====== GIVEN DATA

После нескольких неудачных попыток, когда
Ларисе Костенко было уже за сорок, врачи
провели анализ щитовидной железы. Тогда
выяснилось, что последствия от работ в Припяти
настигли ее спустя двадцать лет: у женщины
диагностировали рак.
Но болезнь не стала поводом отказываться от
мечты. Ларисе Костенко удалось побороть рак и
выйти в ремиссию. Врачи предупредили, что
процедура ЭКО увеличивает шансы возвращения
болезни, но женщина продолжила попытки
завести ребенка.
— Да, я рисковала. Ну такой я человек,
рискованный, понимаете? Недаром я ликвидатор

============
====== GIVEN DATA

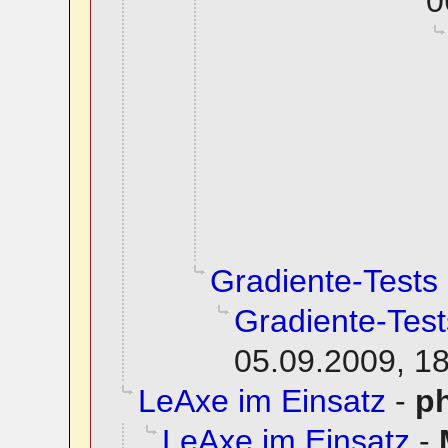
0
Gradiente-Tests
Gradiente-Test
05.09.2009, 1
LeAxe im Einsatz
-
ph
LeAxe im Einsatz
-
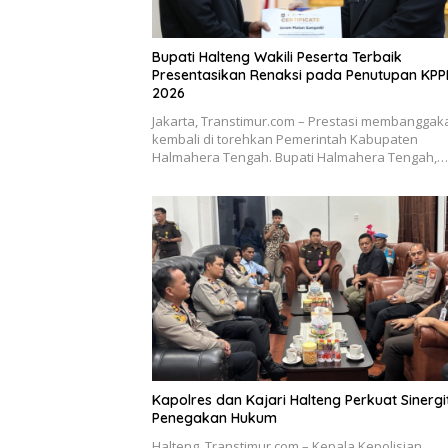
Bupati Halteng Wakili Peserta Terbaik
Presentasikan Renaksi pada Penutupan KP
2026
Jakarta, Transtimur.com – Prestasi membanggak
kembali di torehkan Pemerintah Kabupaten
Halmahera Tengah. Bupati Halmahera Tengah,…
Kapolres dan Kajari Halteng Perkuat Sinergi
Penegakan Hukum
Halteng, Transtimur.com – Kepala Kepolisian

============

▸ THE PROBLEM
Return each line of the listing above that contains the word "Bupati".

▸ ANSWER AREA
Bupati Halteng Wakili Peserta Terbaik
Halmahera Tengah. Bupati Halmahera Tengah,…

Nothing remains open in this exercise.